The Jewish elite counted Bingham’s retraction as a victory, but the incident left many with the impression that the Jewish community needed a better mechanism for organizing around the fight against antisemitism. In New York, that meant the formation of the Kehillah, an ambitious experiment to create a unified Jewish communal organization. The Kehillah included educational and political committees, as well as a “Bureau of Social Morals” — a sort of self-policing body meant to help law enforcement root out crime among Jews. When it sank in that the bureau was only reinforcing an impression that the Kehillah had been formed to dispel, the bureau was scrapped.
The Kehillah lasted until 1922, when it disbanded over — spoiler alert — ideological disagreements among its constituent groups.

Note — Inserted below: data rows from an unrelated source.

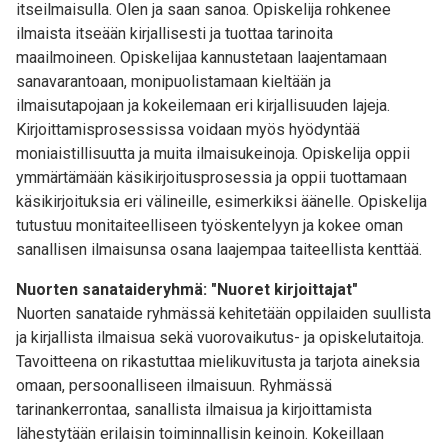
itseilmaisulla. Olen ja saan sanoa. Opiskelija rohkenee
ilmaista itseään kirjallisesti ja tuottaa tarinoita
maailmoineen. Opiskelijaa kannustetaan laajentamaan
sanavarantoaan, monipuolistamaan kieltään ja
ilmaisutapojaan ja kokeilemaan eri kirjallisuuden lajeja.
Kirjoittamisprosessissa voidaan myös hyödyntää
moniaistillisuutta ja muita ilmaisukeinoja. Opiskelija oppii
ymmärtämään käsikirjoitusprosessia ja oppii tuottamaan
käsikirjoituksia eri välineille, esimerkiksi äänelle. Opiskelija
tutustuu monitaiteelliseen työskentelyyn ja kokee oman
sanallisen ilmaisunsa osana laajempaa taiteellista kenttää.
Nuorten sanataideryhmä: "Nuoret kirjoittajat"
Nuorten sanataide ryhmässä kehitetään oppilaiden suullista
ja kirjallista ilmaisua sekä vuorovaikutus- ja opiskelutaitoja.
Tavoitteena on rikastuttaa mielikuvitusta ja tarjota aineksia
omaan, persoonalliseen ilmaisuun. Ryhmässä
tarinankerrontaa, sanallista ilmaisua ja kirjoittamista
lähestytään erilaisin toiminnallisin keinoin. Kokeillaan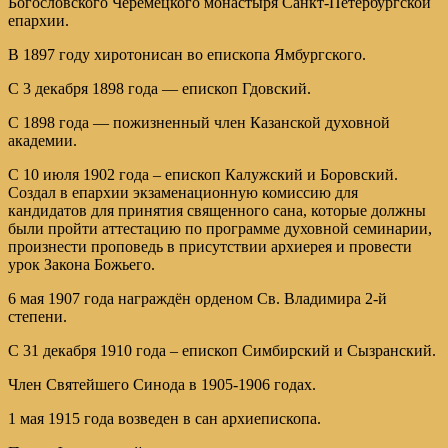
Богословского Черемецкого монастыря Санкт-Петербургской
епархии.
В 1897 году хиротонисан во епископа Ямбургского.
С 3 декабря 1898 года — епископ Гдовский.
С 1898 года — пожизненный член Казанской духовной
академии.
С 10 июля 1902 года – епископ Калужский и Боровский.
Создал в епархии экзаменационную комиссию для
кандидатов для принятия священного сана, которые должны
были пройти аттестацию по программе духовной семинарии,
произнести проповедь в присутствии архиерея и провести
урок Закона Божьего.
6 мая 1907 года награждён орденом Св. Владимира 2-й
степени.
С 31 декабря 1910 года – епископ Симбирский и Сызранский.
Член Святейшего Синода в 1905-1906 годах.
1 мая 1915 года возведен в сан архиепископа.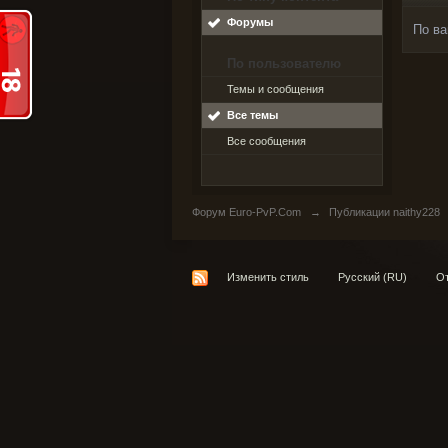
Форумы
По ва
По пользователю
Темы и сообщения
Все темы
Все сообщения
Форум Euro-PvP.Com
→
Публикации naithy228
Изменить стиль
Русский (RU)
От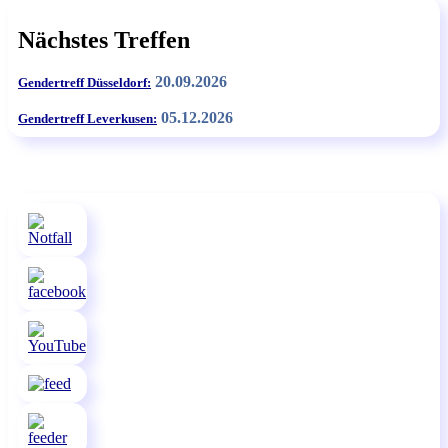
Nächstes Treffen
20.09.2026
Gendertreff Düsseldorf:
05.12.2026
Gendertreff Leverkusen: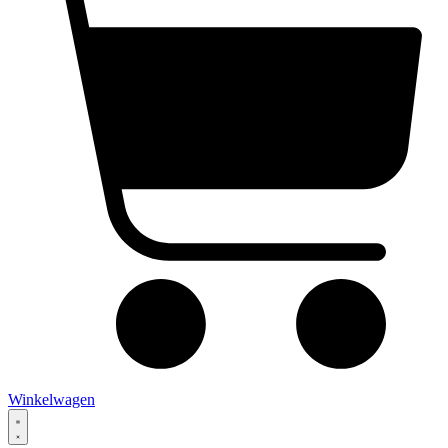
Winkelwagen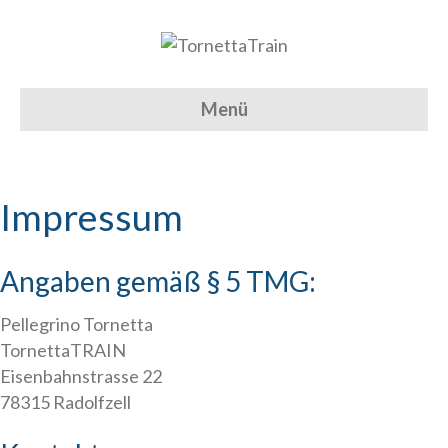
Menü
Impressum
Angaben gemäß § 5 TMG:
Pellegrino Tornetta
TornettaTRAIN
Eisenbahnstrasse 22
78315 Radolfzell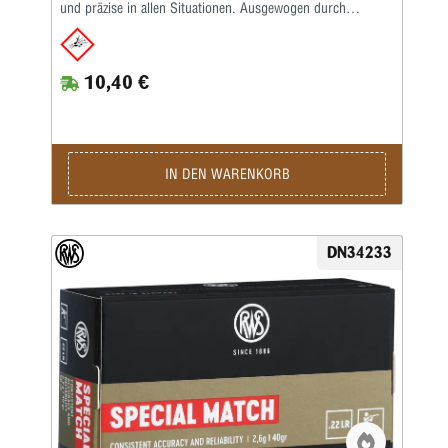
und präzise in allen Situationen. Ausgewogen durch
spezielle Zusammenstellung hochwertiger Komponenten –
vom Geschoss über das ausgewählte Pulver bis hin zur
hochpräzisen Laborierung.Die Merkmale auf einen Blick:
10,40 €
Schnelle Trainings- und Wettkampfpatrone •
Geschwindigkeit im Überschallbereich • Hohe Präzision
sowohl auf 50 m als auch auf 100 m • Alternative bei
sensiblen Läufen • Trainingspatrone zur R 100 • Kaliber: .22
lang für Büchsen • Bleigeschoss, 2,6 g, V0 345 m/s
(Lauflänge: 65 cm)Kaliber: .22 lr • Gewicht: 2,6 g • Grains:
IN DEN WARENKORB
40 • Geschoss-Art: BR • Bleifrei: Nein • Waffentyp: Gewehr
• BC-Wert: 0,132 • Anwendungsgebiete: Training /
Wettkampf • Geeignet für: Kleinkaliber 50 m liegend /
Kleinkaliber 100 m stehend / Kleinkaliber 50 m Dreistellung
DN34233
/ Kleinkaliber 100 m liegend / Salonschießen (DK) / Biathlon
50 m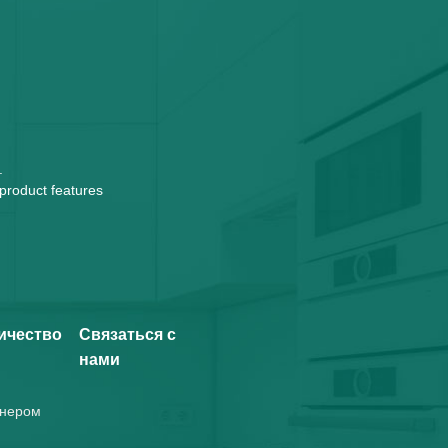
.
 product features
ичество
Связаться с
нами
тнером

But it created a precedent for centralized communal organizations to come, including UJA-Federation of New York.
In Minnesota too there are signs that the president’s attacks are strengthening the Somali community by sparking solidarity and organizing.“I think it’s giving us a chance for many Americans to learn about the Somali community, and not only that, but also to see the resilience,” Jaylani Hussein, executive director of the Minnesota chapter of CAIR, told CNN. “Also, it’s giving Somali Americans a chance to own their American identity and fight for it.”
When the Bingham incident is remembered, it is often to illustrate how officials trade on xenophobic fears over facts — and why such scapegoating, once unleashed, can do profound damage to both the targeted community and the civic fabric.
“We know that when a few people commit crimes, it does not implicate an entire community and to say so is racist, is xenophobic and just wrong,” Rabbi Adam Stock Spilker of Mount Zion Temple in St Paul told Fox 9 in Minneapolis last month.Meanwhile, the current police chief in Minneapolis, Brian O’Hara, has taken the very un-Bingham-like position that the “real problem” of social service fraud in the state doesn’t justify the “largely political” reaction of the federal government, especially immigration authorities.
“I had not known any Somali Americans until I moved to Minnesota,” O’Hara said Monday on “The Daily” podcast. “The Somali Americans that I have met here, including many of whom are police officers in this city, have been incredibly welcoming of me. From a personal perspective, [the immigration crackdown on Somalis] was just bizarre because I’m also aware that the overwhelming majority of people from that community are American citizens.”